Aveux sous la torture
Le 17 novembre, l’Assemblée générale des Nations unies (ONU) a condamné dans une résolution les violations des droits humains en Iran. Le rapport de l’ONU évoque sept exécutions récentes de personnes mineures au moment du crime qui leur a été imputé. Ces dernières avaient fait des aveux sous la contrainte et la torture. Dans sa résolution, l’ONU exprime également son inquiétude face à la « fréquence alarmante de la peine de mort », au « recours généralisé et systématique aux arrestations et détentions arbitraires » et aux « intimidations et persécutions, y compris enlèvements, arrestations et exécutions d’opposants politiques et de défenseurs des droits humains ».

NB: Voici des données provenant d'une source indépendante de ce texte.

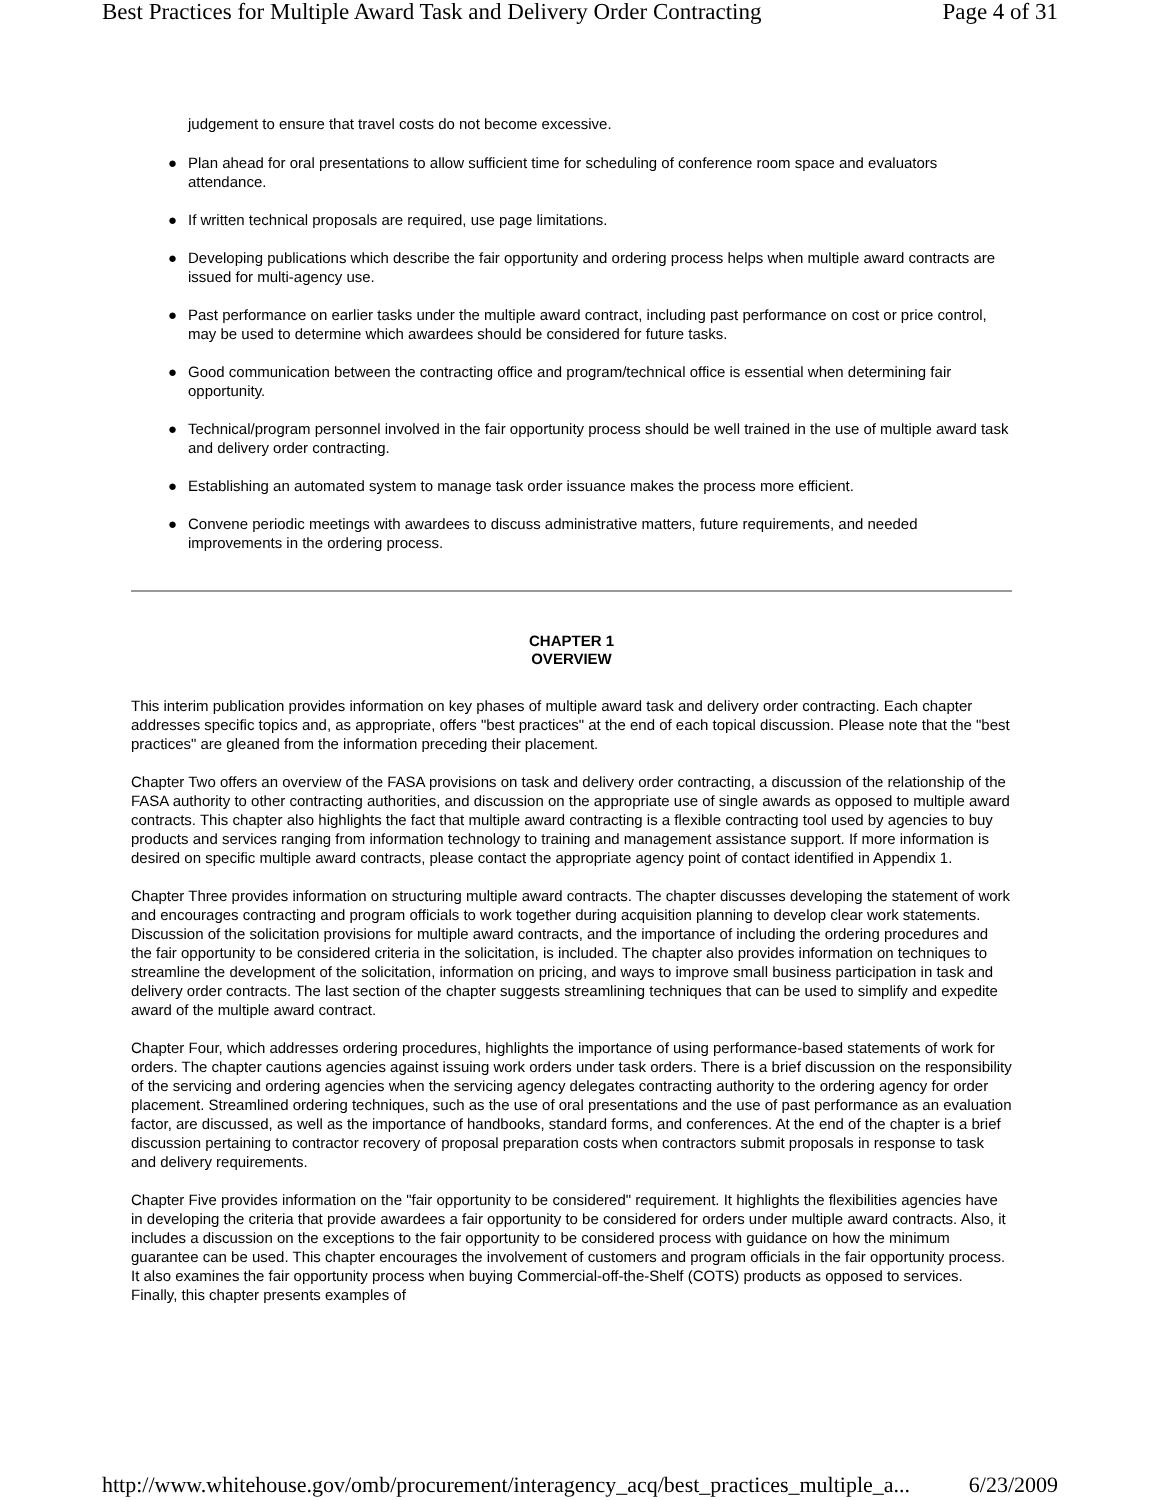Best Practices for Multiple Award Task and Delivery Order Contracting Page 4 of 31
judgement to ensure that travel costs do not become excessive.
● Plan ahead for oral presentations to allow sufficient time for scheduling of conference room space and evaluators attendance.
● If written technical proposals are required, use page limitations.
● Developing publications which describe the fair opportunity and ordering process helps when multiple award contracts are issued for multi-agency use.
● Past performance on earlier tasks under the multiple award contract, including past performance on cost or price control, may be used to determine which awardees should be considered for future tasks.
● Good communication between the contracting office and program/technical office is essential when determining fair opportunity.
● Technical/program personnel involved in the fair opportunity process should be well trained in the use of multiple award task and delivery order contracting.
● Establishing an automated system to manage task order issuance makes the process more efficient.
● Convene periodic meetings with awardees to discuss administrative matters, future requirements, and needed improvements in the ordering process.
CHAPTER 1
OVERVIEW
This interim publication provides information on key phases of multiple award task and delivery order contracting. Each chapter addresses specific topics and, as appropriate, offers "best practices" at the end of each topical discussion. Please note that the "best practices" are gleaned from the information preceding their placement.
Chapter Two offers an overview of the FASA provisions on task and delivery order contracting, a discussion of the relationship of the FASA authority to other contracting authorities, and discussion on the appropriate use of single awards as opposed to multiple award contracts. This chapter also highlights the fact that multiple award contracting is a flexible contracting tool used by agencies to buy products and services ranging from information technology to training and management assistance support. If more information is desired on specific multiple award contracts, please contact the appropriate agency point of contact identified in Appendix 1.
Chapter Three provides information on structuring multiple award contracts. The chapter discusses developing the statement of work and encourages contracting and program officials to work together during acquisition planning to develop clear work statements. Discussion of the solicitation provisions for multiple award contracts, and the importance of including the ordering procedures and the fair opportunity to be considered criteria in the solicitation, is included. The chapter also provides information on techniques to streamline the development of the solicitation, information on pricing, and ways to improve small business participation in task and delivery order contracts. The last section of the chapter suggests streamlining techniques that can be used to simplify and expedite award of the multiple award contract.
Chapter Four, which addresses ordering procedures, highlights the importance of using performance-based statements of work for orders. The chapter cautions agencies against issuing work orders under task orders. There is a brief discussion on the responsibility of the servicing and ordering agencies when the servicing agency delegates contracting authority to the ordering agency for order placement. Streamlined ordering techniques, such as the use of oral presentations and the use of past performance as an evaluation factor, are discussed, as well as the importance of handbooks, standard forms, and conferences. At the end of the chapter is a brief discussion pertaining to contractor recovery of proposal preparation costs when contractors submit proposals in response to task and delivery requirements.
Chapter Five provides information on the "fair opportunity to be considered" requirement. It highlights the flexibilities agencies have in developing the criteria that provide awardees a fair opportunity to be considered for orders under multiple award contracts. Also, it includes a discussion on the exceptions to the fair opportunity to be considered process with guidance on how the minimum guarantee can be used. This chapter encourages the involvement of customers and program officials in the fair opportunity process. It also examines the fair opportunity process when buying Commercial-off-the-Shelf (COTS) products as opposed to services. Finally, this chapter presents examples of
http://www.whitehouse.gov/omb/procurement/interagency_acq/best_practices_multiple_a... 6/23/2009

L’arrivée au pouvoir du président ultraconservateur Ebrahim Raïssi, en juin, a renforcé le poids des durs dans l’équilibre des pouvoirs en Iran. Désormais, les trois piliers – judiciaire, législatif et exécutif – sont aux mains des conservateurs et s’alignent sur la ligne prônée par le Guide suprême, Ali Khamenei. L’élection du nouveau chef de l’Etat iranien, qui a joué un rôle-clé dans l’exécution des milliers de prisonniers politiques en 1988, ne laissait guère d’espoir d’amélioration en matière de droits humains dans le pays.
« Les exécutions, les condamnations à des peines de prison et à des coups de fouet de ceux qui critiquent la République islamique d’Iran se sont multipliées », explique au Monde l’avocat iranien spécialiste des droits humains Saeed Dehghan. Selon le rapport annuel de l’organisation Droits de l’homme d’Iran, les condamnations à des peines de prison de militantes féministes, d’étudiants et d’ouvriers ont augmenté de plus de 50 % en 2021.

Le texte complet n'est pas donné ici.